BEGIN Passage shown
2004-11-22 07:52:26 PM BrianO'Blivion [TotalFark]

BoB's ripples
Do this to create pond ripples on a planar surface with no perspective depth:

  1. Select the area you want to put the ripples in using the elliptical marquee tool.
  2. Feather the edges of your selection. About 10 px on a 640 x 480 72dpi image is about right.
  3. Filter > Distort > Zig-zag > Pond Ripples

For surfaces like the thing in Contest 1226262 this is not going to work properly because of perspective foreshortening. In this case, do this:

  1. Select the area where the ripples go using the elliptical marquee tool, as before.
  2. Edit > copy
  3. Select > deselect
  4. Edit > paste
  5. Filter > distort > zigzag > pond ripples
  6. Edit > transform > perspective
    Adjust the perspective to suit your image. Scale up a bit too, if necessary. When you're done, reposition the ripples layer back where you copied it from.

There may be aftermarket filters PS that can do a better job than the (rather inaccurately named) PS zigzag filter. The ripple filter in After Effects is better, for example.

Making Things Look Wet

2004-07-12 02:30:00 PM mumbling2myself [TotalFark]
Try this: take a copy of the whole picture, and do a polar coordinates filter on it. Then up the saturation a bunch, shrink it down to bubble-size, and overlay it. Should look passable as a reflection, and have similar colors as the rest of the objects.
END Passage shown
**Action item**
In the Photoshop tips above, how much should the selection be feathered on a 640 x 480 72dpi image?
BEGIN Information
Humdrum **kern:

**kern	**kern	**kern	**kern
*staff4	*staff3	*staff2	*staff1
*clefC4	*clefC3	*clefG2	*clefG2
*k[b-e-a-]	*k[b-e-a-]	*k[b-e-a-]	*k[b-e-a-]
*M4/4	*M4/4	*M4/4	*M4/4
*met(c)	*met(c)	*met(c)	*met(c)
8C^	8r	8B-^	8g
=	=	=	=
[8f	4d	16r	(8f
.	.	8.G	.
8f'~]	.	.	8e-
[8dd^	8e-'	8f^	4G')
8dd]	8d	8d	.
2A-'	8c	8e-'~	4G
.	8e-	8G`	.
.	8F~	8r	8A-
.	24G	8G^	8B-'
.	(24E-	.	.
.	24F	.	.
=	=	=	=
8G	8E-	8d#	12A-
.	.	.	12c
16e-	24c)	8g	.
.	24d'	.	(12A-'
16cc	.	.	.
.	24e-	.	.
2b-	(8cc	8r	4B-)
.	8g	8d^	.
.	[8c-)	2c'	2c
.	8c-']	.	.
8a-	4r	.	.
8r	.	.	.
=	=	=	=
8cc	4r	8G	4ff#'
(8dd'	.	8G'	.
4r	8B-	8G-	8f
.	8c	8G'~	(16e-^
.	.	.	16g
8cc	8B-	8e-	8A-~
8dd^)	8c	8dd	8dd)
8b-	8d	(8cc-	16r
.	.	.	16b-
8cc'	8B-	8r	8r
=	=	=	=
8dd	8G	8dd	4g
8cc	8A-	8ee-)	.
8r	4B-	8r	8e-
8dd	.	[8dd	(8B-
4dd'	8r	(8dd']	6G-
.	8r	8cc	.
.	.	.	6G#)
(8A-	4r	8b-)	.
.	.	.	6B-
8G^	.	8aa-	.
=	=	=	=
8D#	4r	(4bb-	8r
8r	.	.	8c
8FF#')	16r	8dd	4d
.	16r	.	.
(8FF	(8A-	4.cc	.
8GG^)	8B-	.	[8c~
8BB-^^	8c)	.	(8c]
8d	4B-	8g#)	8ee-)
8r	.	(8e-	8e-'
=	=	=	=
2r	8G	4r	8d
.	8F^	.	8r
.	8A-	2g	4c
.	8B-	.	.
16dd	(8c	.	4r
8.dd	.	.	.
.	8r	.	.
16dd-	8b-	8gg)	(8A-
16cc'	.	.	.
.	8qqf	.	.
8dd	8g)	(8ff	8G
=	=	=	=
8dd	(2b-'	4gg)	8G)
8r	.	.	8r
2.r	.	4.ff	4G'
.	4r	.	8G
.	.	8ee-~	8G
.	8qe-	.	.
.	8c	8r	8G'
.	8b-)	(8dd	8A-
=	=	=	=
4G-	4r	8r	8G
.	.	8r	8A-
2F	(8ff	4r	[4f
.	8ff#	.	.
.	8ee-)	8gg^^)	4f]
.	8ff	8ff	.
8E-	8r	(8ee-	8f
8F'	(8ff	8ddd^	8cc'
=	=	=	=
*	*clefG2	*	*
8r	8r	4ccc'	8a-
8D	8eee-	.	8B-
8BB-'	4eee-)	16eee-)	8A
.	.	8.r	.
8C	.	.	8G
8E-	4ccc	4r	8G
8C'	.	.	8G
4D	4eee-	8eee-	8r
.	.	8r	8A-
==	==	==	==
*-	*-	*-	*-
END Information
**Reply to the exercise**
About 10 px.